I am fully invested in the long-term viability of our city, for our residents now and future transplants. On City Council, I would propose the adoption of a policy to build, buy, and foster clean energy production to create new opportunities for economic change in Erie. With Solar Revolution, an Erie-based solar energy supplier, GE, a leading manufacturer of wind turbines, and the presence of two universities in the city to promote clean energy research and implementation, Erie is provided with the opportunity to significantly invest in the development and study of various clean energy resources in our area. I would propose an investment in electric municipal vehicles and city sponsorship of electric personal vehicle usage, transforming the culture of our intra-city and inter-city transportation networks to spur the economy within our various neighborhoods and for businesses’ supply chains that utilize I-79 and I-90.

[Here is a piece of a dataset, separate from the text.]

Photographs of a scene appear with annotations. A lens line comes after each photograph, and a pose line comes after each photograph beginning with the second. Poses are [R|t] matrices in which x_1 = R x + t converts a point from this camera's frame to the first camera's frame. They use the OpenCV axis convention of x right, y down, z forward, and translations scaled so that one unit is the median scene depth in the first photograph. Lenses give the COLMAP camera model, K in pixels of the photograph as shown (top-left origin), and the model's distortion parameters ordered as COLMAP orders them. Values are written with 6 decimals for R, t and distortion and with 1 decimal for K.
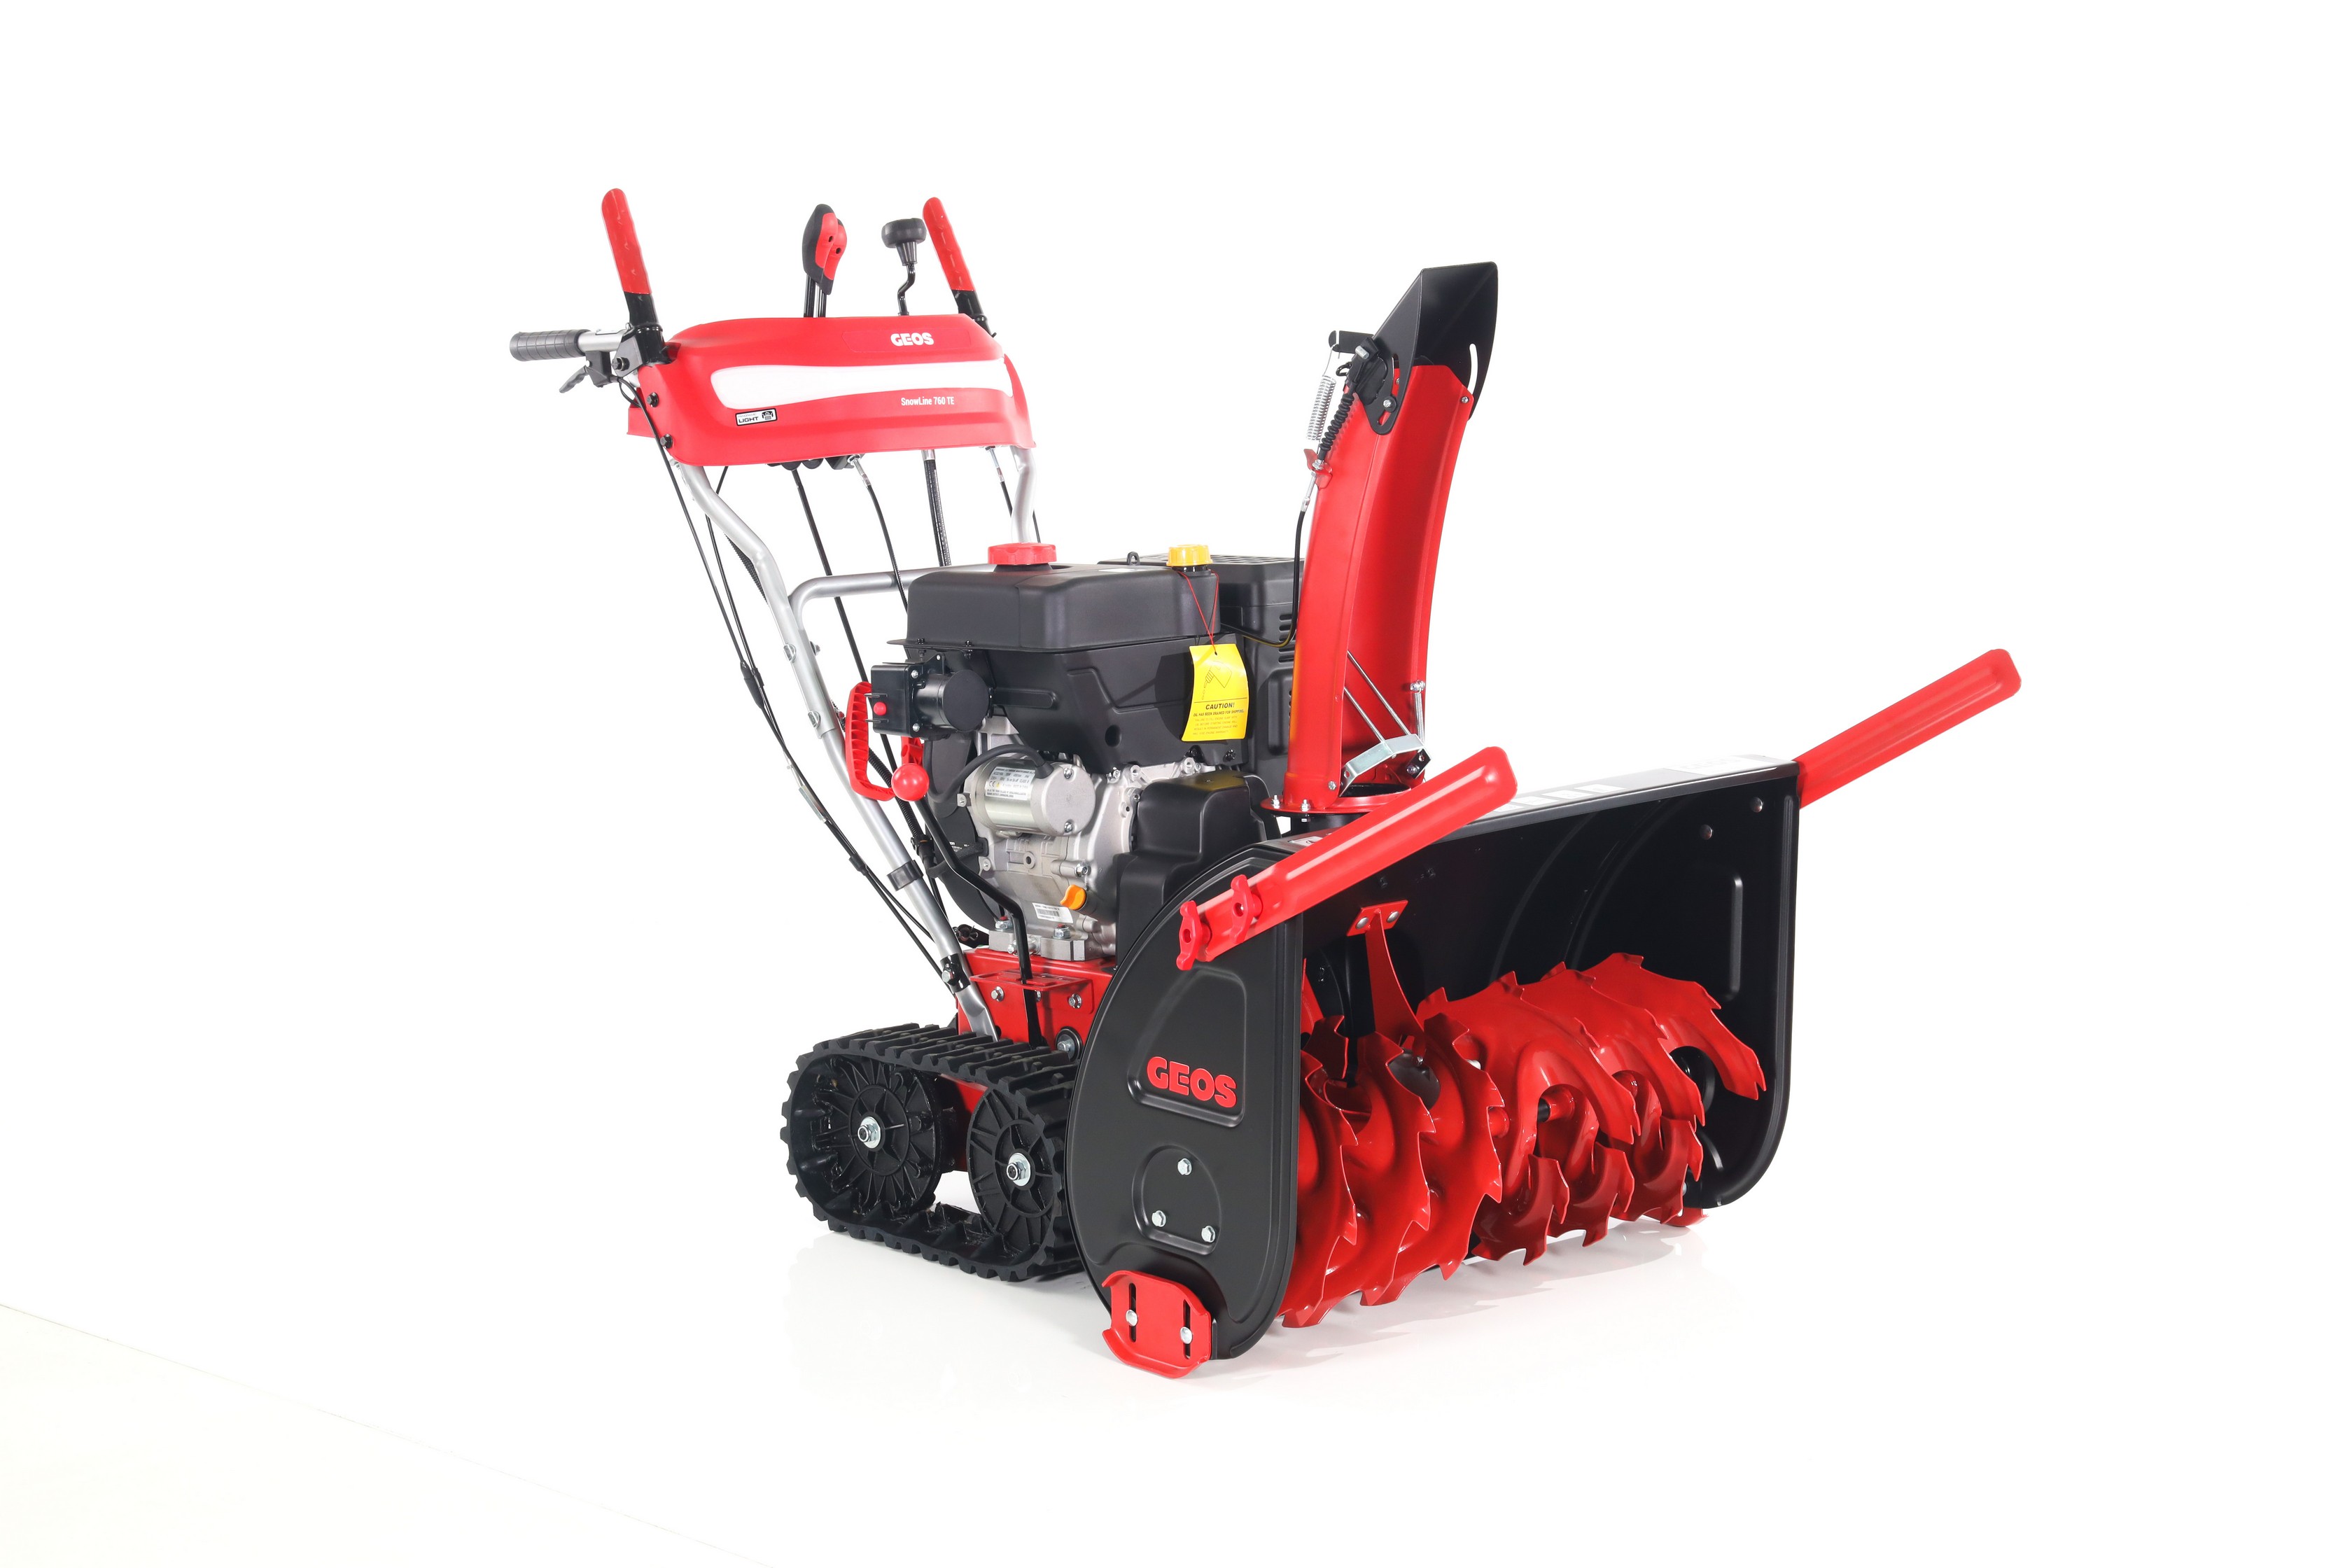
lens RADIAL K [[3913.7, 0, 1169.2], [0, 3913.7, 776.9], [0, 0, 1]] dist [0.151879, 0.000000]
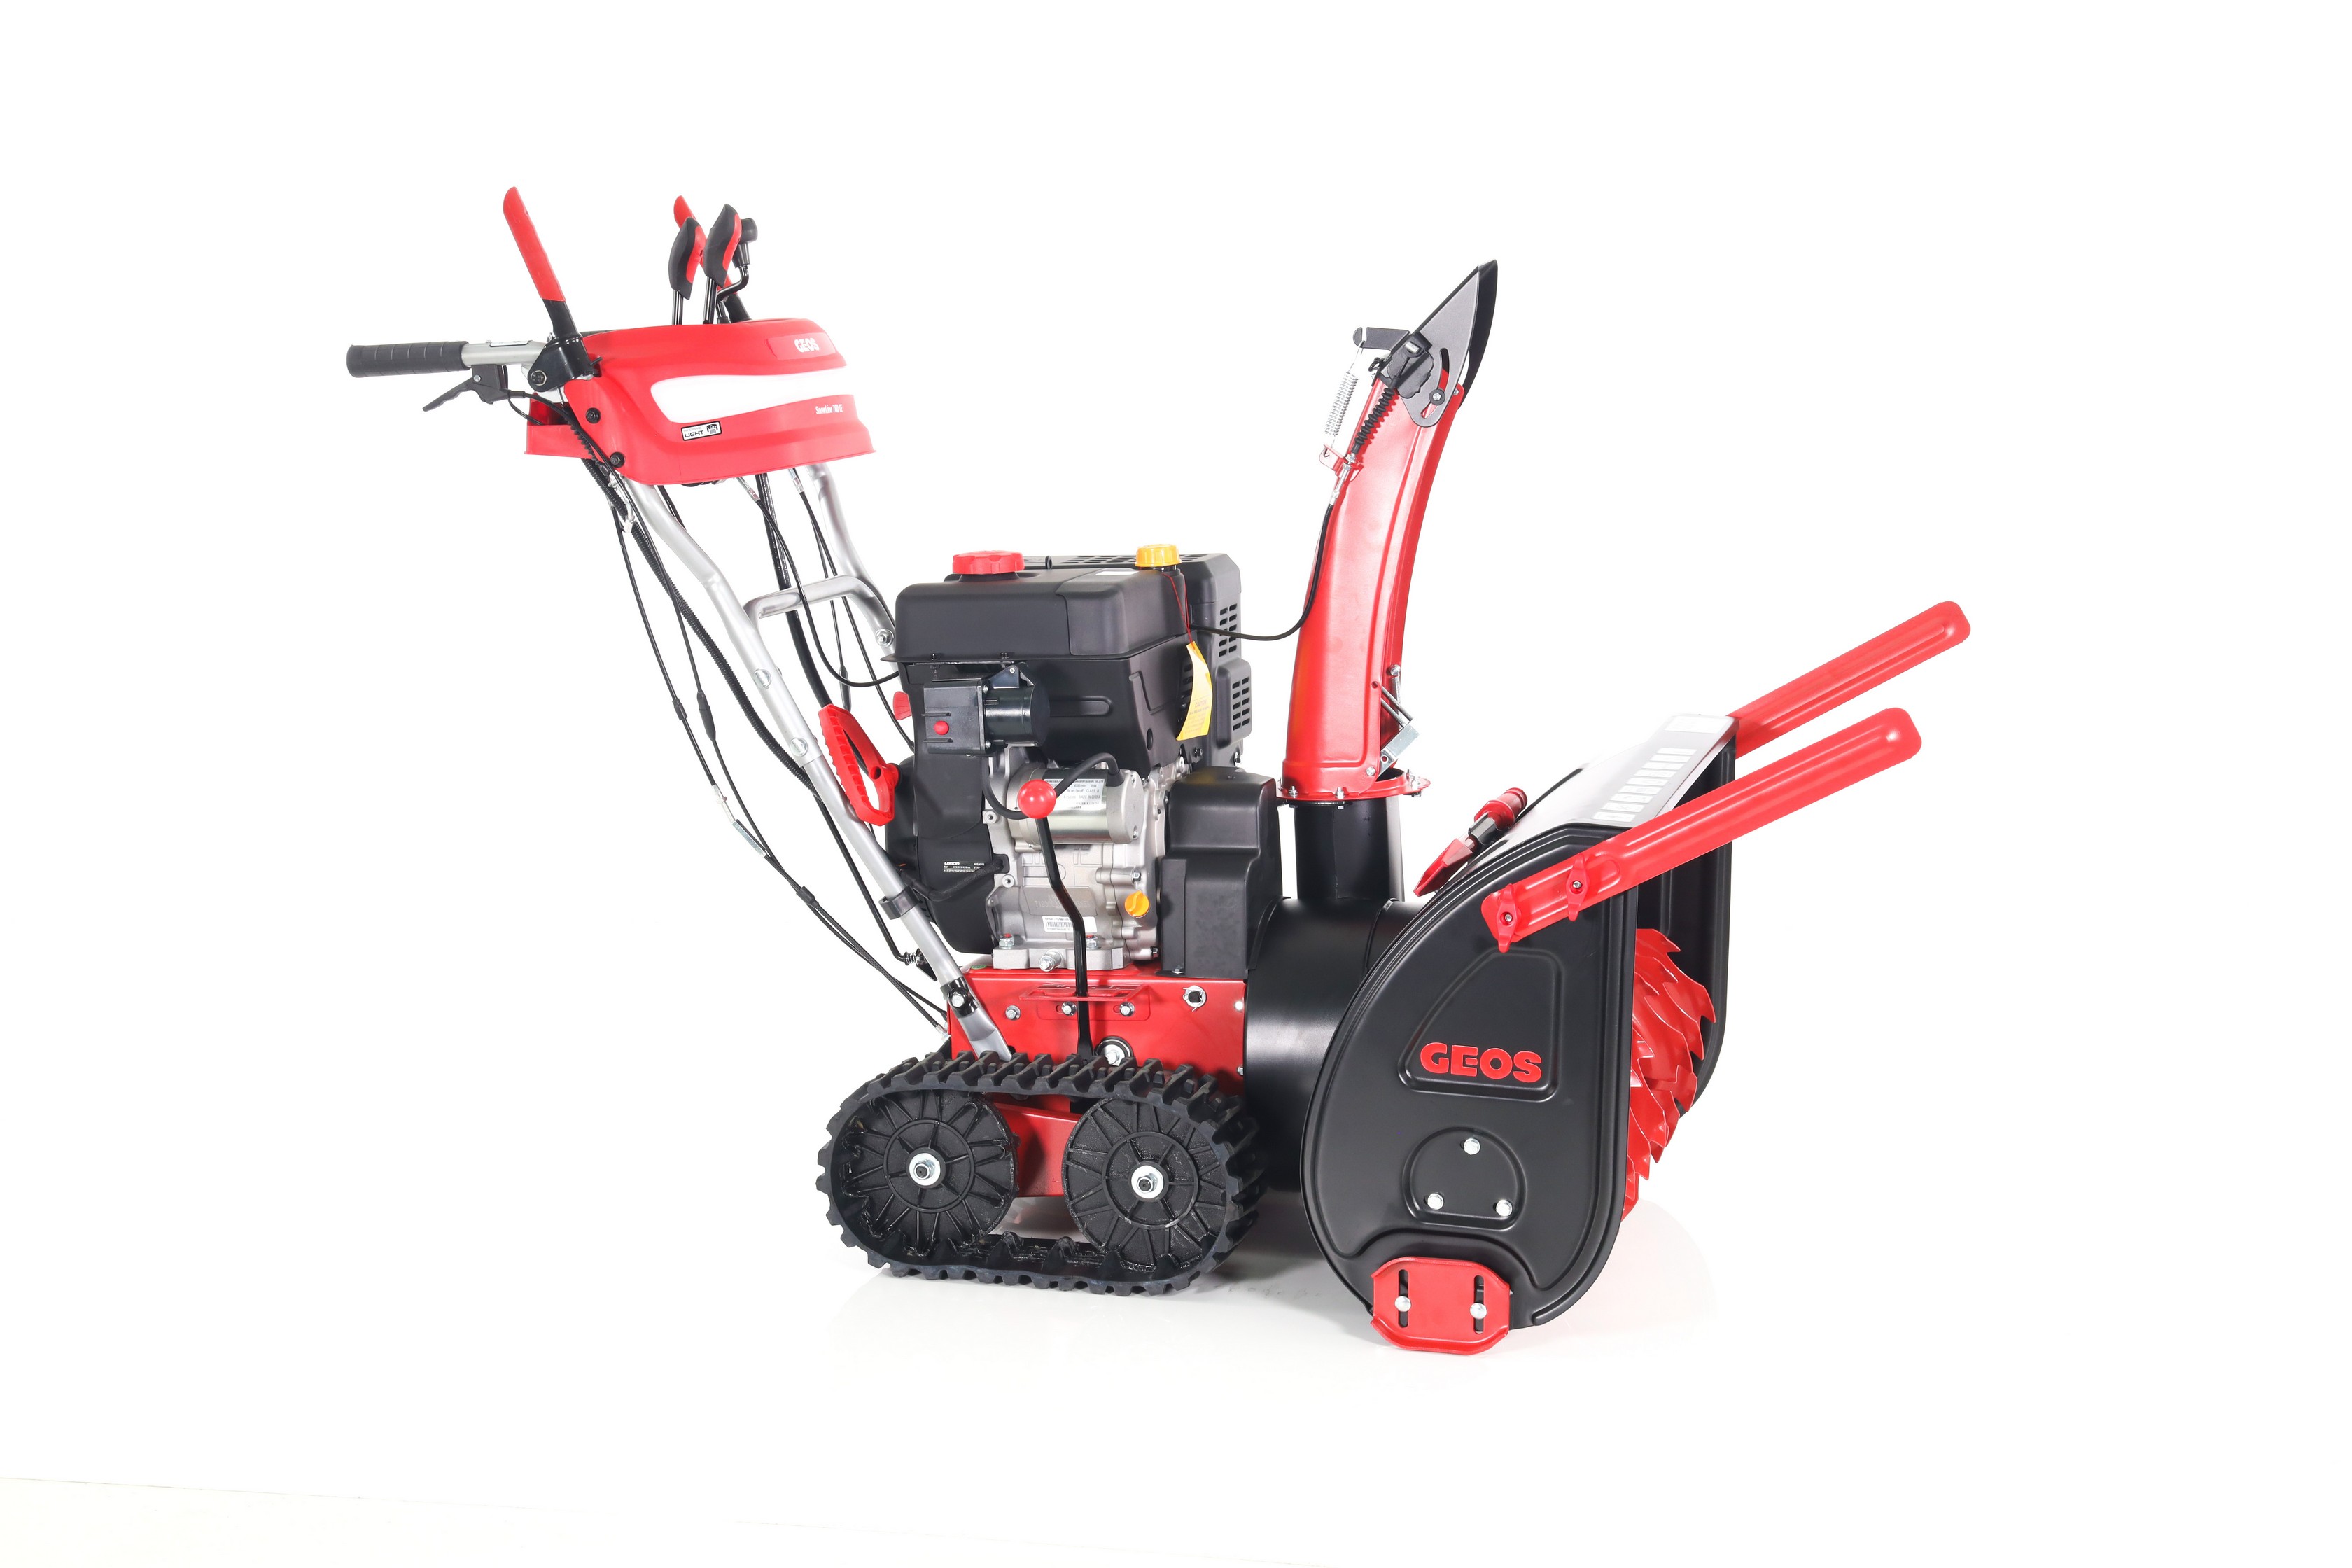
lens RADIAL K [[3913.7, 0, 1170.9], [0, 3913.7, 790.8], [0, 0, 1]] dist [0.151879, 0.000000]
pose [[0.858084, -0.077217, 0.507671, -0.505306], [0.074825, 0.996879, 0.025154, -0.021596], [-0.508029, 0.016403, 0.861184, 0.138397]]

I support the progress that the city administration has made in finding and utilizing redevelopment grants, as well as the investment in small businesses through programs like KIVA to provide entrepreneurs with funding sources to establish new businesses, and I believe those programs are indispensable in creating a city that is attractive for its current residents and a magnet to compel enterprising and inspired people to move in. I advocate for a policy of investing in small businesses within designated communities like markets, childcare, and early education, and healthcare to build the foundation for those communities to decide on the future businesses that will best suit their long-term needs and desires. With the resources from programs like the Opportunity Zones and Community Development Block Grants, and with local finance tools like tax abatement and Tax Increment Finance as property values rise and future developments in underserved districts, wards, and census tracts become more attractive, I believe that we will heal our communities from years of neglect.